* **SHORT PROBLEM**
For each of the items below, switch "common name" to "popular name" and write out the lines again with nothing else changed. Leave the pictures out.

* **DATA ENTRIES**

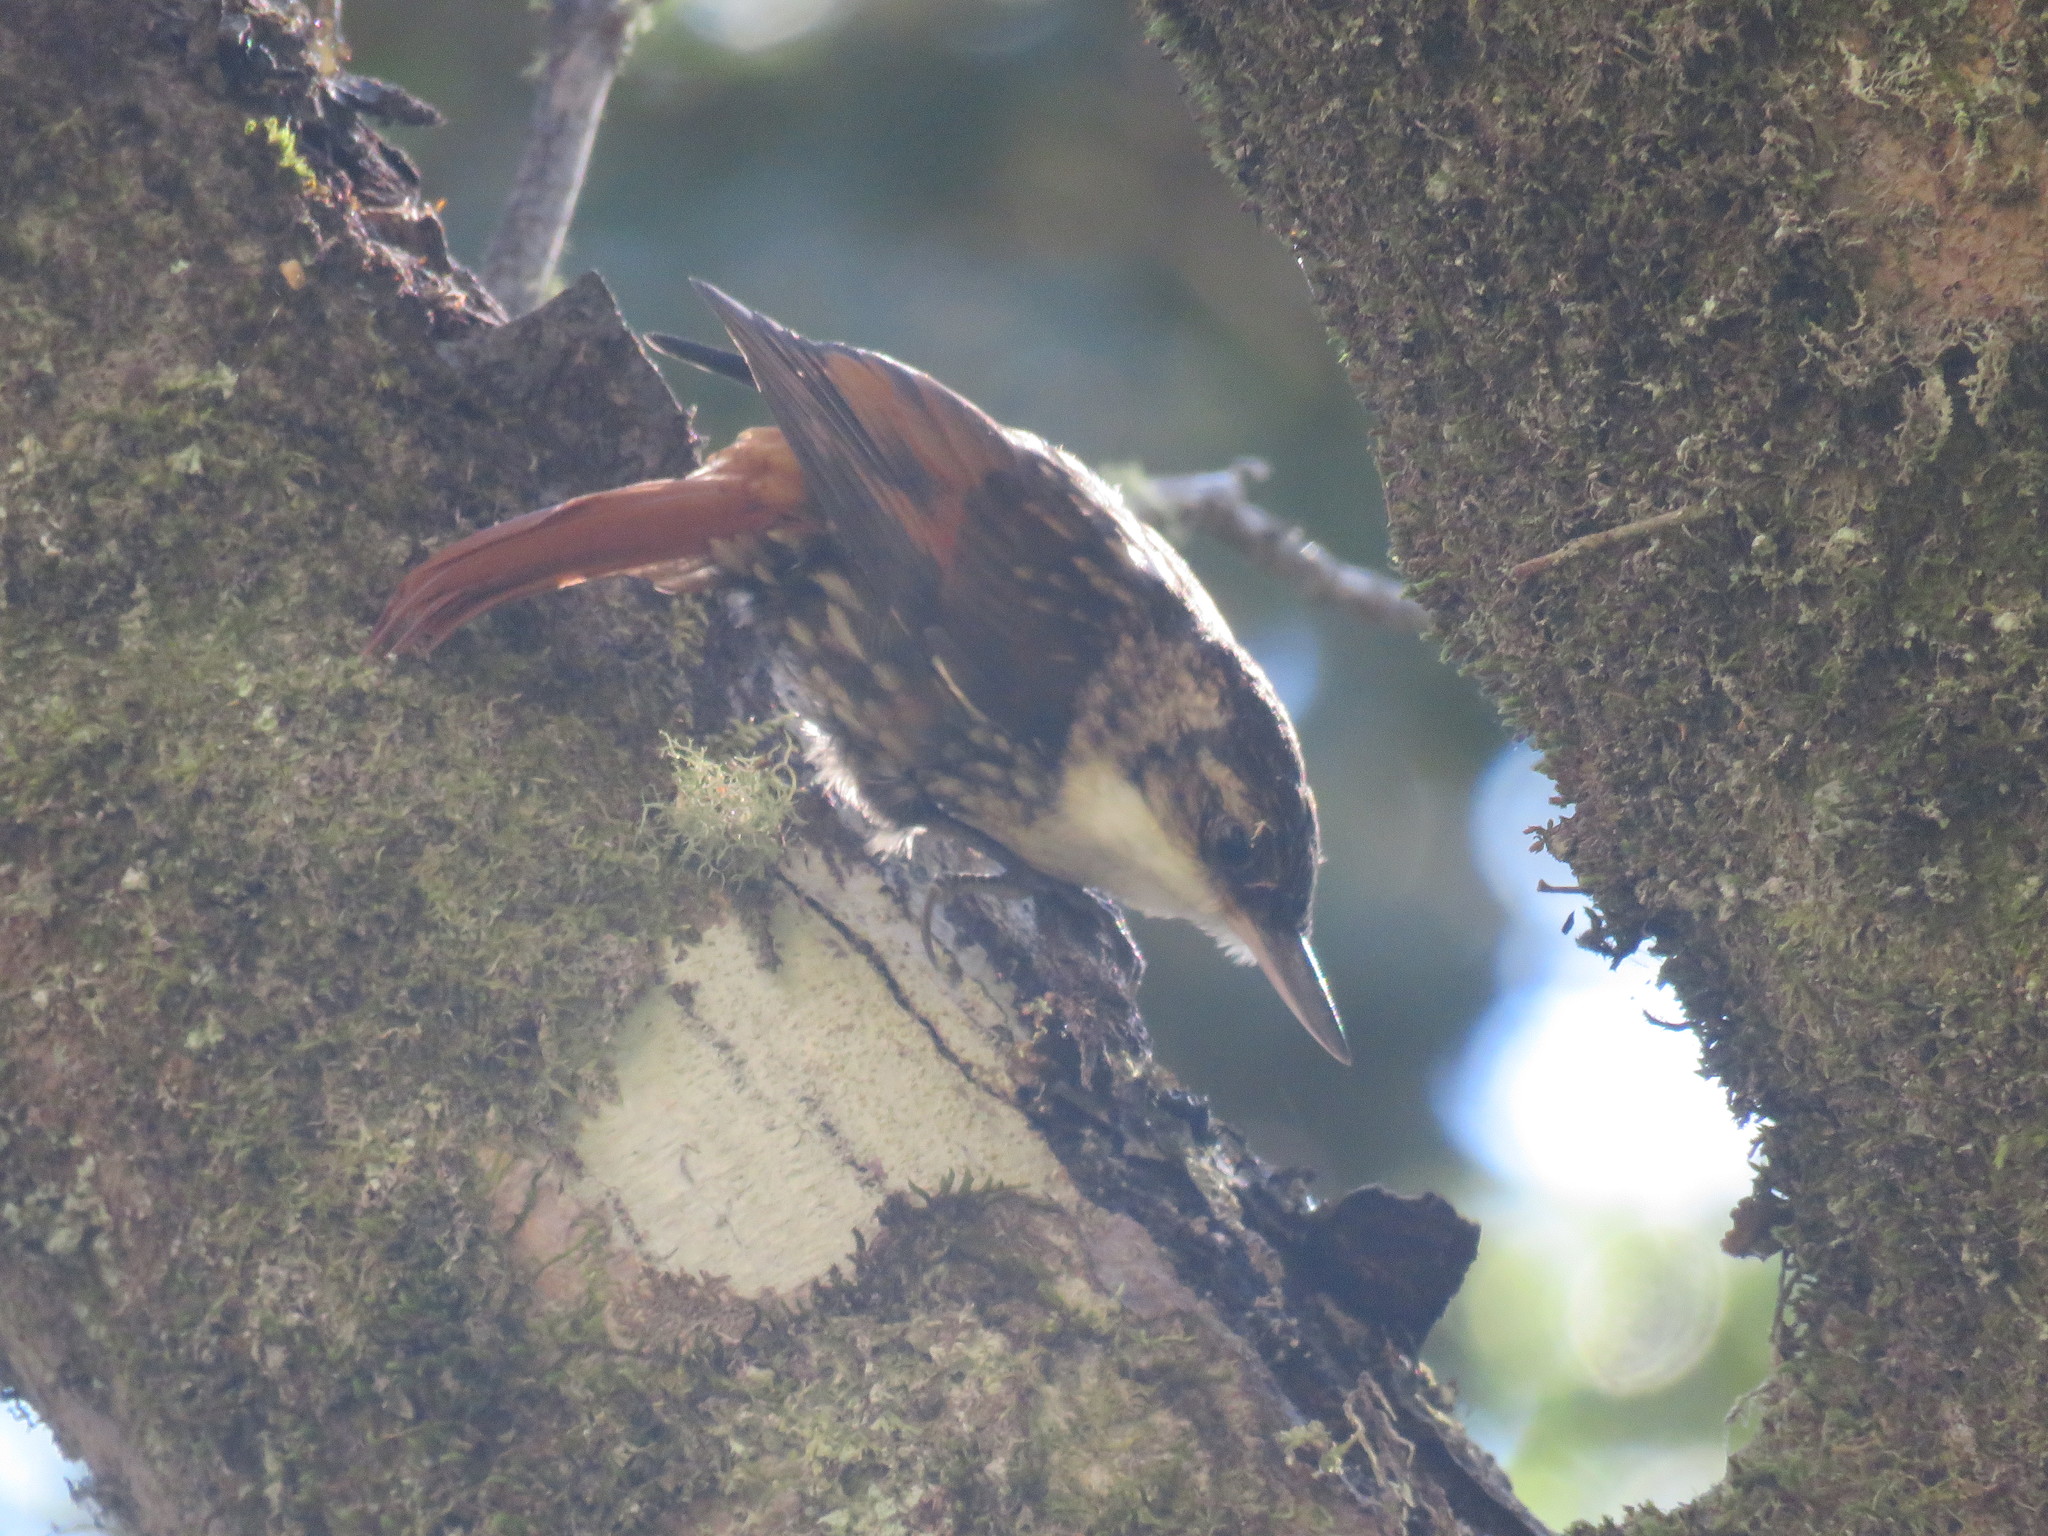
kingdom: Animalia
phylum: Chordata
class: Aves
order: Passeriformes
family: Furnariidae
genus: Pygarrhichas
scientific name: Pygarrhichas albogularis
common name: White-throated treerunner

* **RESULT OF THE TASK**
kingdom: Animalia
phylum: Chordata
class: Aves
order: Passeriformes
family: Furnariidae
genus: Pygarrhichas
scientific name: Pygarrhichas albogularis
popular name: White-throated treerunner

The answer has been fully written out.